◆ TAREFAS A REALIZAR:
A. Traduza para o inglês esta frase do trecho sobre custo homem-hora: "O resultado inevitável é quebra de isonomia: concorrentes partem de premissas diferentes, lances ficam incomparáveis e o risco de inexequibilidade se espalha."
B. Retome o trecho sobre custo homem-hora a partir da última frase apresentada, mantendo o mesmo tom.

◆ TRECHO PARA LEITURA:

------------------------------------

Custo Homem-Hora

Custo Homem-Hora em Serviços Contínuos de Apoio Administrativo: o ‘labirinto’ dos custos reais, os riscos à isonomia e o dever de impugnar editais que omitem encargos sociais

Custo Homem-Hora em Serviços Contínuos

1 | Introdução

Nos últimos meses, prefeituras baianas vêm lançando pregões eletrônicos para serviços contínuos de apoio administrativo e técnico com uma novidade que, à primeira vista, parece inofensiva — o critério de custo homem-hora. Os editais de Cotegipe (PE 006/2025), Maracás (PE 004/2025) e Ribeira do Pombal (PE 022/2025) explicitam que o preço unitário será a hora trabalhada, adotando a empreitada por preço unitário prevista no art. 6º, XXVIII, da Lei 14.133/2021. Porém, nenhum deles apresenta planilha-modelo que contemple férias, 13.º salário, FGTS rescisório ou provisões de reposição — rubricas que, na prática, representam mais de 30 % do custo anual de um colaborador.

Sem um “norte” oficial, cada licitante monta a própria planilha. O resultado inevitável é quebra de isonomia: concorrentes partem de premissas diferentes, lances ficam incomparáveis e o risco de inexequibilidade se espalha. Este artigo examina, em profundidade, a origem do problema, as dificuldades técnicas enfrentadas pelos licitantes, o impacto jurídico-econômico dessa lacuna e, por fim, defende a impugnação como único caminho razoável para restaurar a igualdade de condições.

 

2 | Panorama da nova onda “Custo homem-Hora”

Três exemplos ilustram a tendência:

  • Cotegipe/BA — PE 006/2025: objeto é a “prestação de serviços terceirizados de mão-de-obra por hora trabalhada” em contratos de 12 meses, vinculados a diversas secretarias municipais .
  • Maracás/BA — PE 004/2025: para recepcionistas, vigias e zeladores, o Termo de Referência fixa 760 horas-mês por função, com preço unitário por hora — sem planilha de encargos obrigatórios.
  • Ribeira do Pombal/BA — PE 022/2025: trata de até 7 000 horas-mês de agentes e auxiliares, igualmente em regime hora-homem, prevendo valor mensal estimado de R$ 1,48 milhão .

Em todos, a jornada é presumida em 44 h semanais, mas o edital permanece silente sobre como distribuir feriados, faltas legais e férias. Tampouco aparece modelo oficial de planilha, embora alguns dispositivos façam referência genérica à IN SEGES 5/2017. O licitante, portanto, precisa decidir por conta própria se inclui — ou não — férias proporcionais, FGTS multas, aviso-prévio e ajustes de convenção coletiva.

------------------------------------

◆ Parte de um arquivo de dados:

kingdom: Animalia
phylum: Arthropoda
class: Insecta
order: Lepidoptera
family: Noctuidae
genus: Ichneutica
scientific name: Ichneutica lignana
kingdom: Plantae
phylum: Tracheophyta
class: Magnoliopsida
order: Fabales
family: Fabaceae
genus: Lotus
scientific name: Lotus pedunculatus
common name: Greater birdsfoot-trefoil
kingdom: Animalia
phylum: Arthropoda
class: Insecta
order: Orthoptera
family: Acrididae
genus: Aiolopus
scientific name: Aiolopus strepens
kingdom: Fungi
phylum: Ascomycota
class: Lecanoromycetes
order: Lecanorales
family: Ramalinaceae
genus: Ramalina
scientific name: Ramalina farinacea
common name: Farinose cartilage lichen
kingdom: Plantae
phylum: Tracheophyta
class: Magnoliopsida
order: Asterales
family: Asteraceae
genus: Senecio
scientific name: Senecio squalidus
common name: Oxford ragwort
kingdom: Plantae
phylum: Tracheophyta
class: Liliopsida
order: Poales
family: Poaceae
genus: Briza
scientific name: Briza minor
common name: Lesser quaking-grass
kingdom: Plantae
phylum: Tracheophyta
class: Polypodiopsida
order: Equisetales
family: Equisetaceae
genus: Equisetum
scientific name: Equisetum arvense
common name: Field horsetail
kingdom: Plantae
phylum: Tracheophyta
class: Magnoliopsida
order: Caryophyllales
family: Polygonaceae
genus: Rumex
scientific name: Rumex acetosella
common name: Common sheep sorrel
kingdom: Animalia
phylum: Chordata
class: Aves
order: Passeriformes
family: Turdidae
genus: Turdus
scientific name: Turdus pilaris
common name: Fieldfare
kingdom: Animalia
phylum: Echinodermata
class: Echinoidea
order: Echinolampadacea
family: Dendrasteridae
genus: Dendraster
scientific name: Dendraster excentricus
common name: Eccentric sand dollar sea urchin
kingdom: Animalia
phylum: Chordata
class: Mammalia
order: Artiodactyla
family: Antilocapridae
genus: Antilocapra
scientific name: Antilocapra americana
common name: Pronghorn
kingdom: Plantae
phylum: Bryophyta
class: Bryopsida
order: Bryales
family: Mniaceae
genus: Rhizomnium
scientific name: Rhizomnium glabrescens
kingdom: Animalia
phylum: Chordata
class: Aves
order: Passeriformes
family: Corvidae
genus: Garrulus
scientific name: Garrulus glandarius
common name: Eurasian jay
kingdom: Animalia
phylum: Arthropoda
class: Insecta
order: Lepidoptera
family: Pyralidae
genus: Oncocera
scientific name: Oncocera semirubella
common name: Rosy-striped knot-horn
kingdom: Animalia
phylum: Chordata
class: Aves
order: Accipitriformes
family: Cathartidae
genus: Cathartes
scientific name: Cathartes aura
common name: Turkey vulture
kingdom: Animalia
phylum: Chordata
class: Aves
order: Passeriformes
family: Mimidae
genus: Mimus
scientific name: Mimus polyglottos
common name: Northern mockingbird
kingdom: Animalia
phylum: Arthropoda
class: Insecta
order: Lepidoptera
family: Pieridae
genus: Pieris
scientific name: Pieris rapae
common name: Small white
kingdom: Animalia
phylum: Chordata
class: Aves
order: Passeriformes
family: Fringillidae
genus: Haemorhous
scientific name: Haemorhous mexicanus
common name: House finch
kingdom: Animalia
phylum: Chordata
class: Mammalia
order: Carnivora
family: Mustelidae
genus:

------------------------------------

◆ RESPOSTAS DO EXERCÍCIO:
A. The inevitable result is a breach of equal treatment: bidders start from different assumptions, bids become incomparable, and the risk of unfeasibility spreads.

B.
 

3 | A lacuna regulatória que abre espaço para desequilíbrio

3.1 O que diz a Lei 14.133/2021

A nova Lei Geral de Licitações permite a empreitada por preço unitário quando a unidade de medida é “determinada e mensurável” (art. 6º, XXVIII). Em tese, nada impede que a “hora trabalhada” seja essa unidade. Todavia, o art. 5º impõe que a contratação seja executável e exequível; logo, a planilha de custos deve refletir todos os encargos previsíveis.

3.2 IN SEGES 5/2017 — regra e exceção

O Anexo V, item 2.6, d.1 da Instrução Normativa SEGES 5/2017 estabelece como regra eliminar pagamentos por hora-homem ou posto fixo, privilegiando remuneração por resultado. Abre-se exceção somente quando o serviço é imprevisível e impossível de mensurar previamente, desde que:

  1. o edital quantifique o total de horas estimadas;
  2. adote mecanismos de medição e controle de produtividade;
  3. apresente planilha completa de custos trabalhistas.

Nos editais analisados, o requisito 1 até aparece (quantidades de horas), mas os requisitos 2 e 3 estão ausentes. E isso fere diretamente o objetivo de garantir isonomia e economicidade.

3.3 Jurisprudência do TCU

  • Acórdão 1262/2020-Plenário: vaticina que a hora-homem só é aceitável se houver teto de horas e indicadores de desempenho, evitando o “paradoxo lucro-ineficiência”.
  • Acórdão 786/2006-Plenário: determina que editais detalhem o método de medição para não remunerar ociosi­dade.
  • Acórdão 8920/2017-2ª Câmara: responsabiliza gestores que aprovam planilhas sem encargos integrais, pois violam o art. 71 da Constituição (controle externo).

 

4 | O desafio real das planilhas: onde moram os custos invisíveis

4.1 Encargos não contemplados

  1. O salário: equivale a 1/12 da remuneração anual (= 8,33 %).
  2. Férias + adicional de 1/3: mais 11,11 %.
  3. Aviso-prévio e multa de 40 % do FGTS sobre rescisões de contrato indeterminado.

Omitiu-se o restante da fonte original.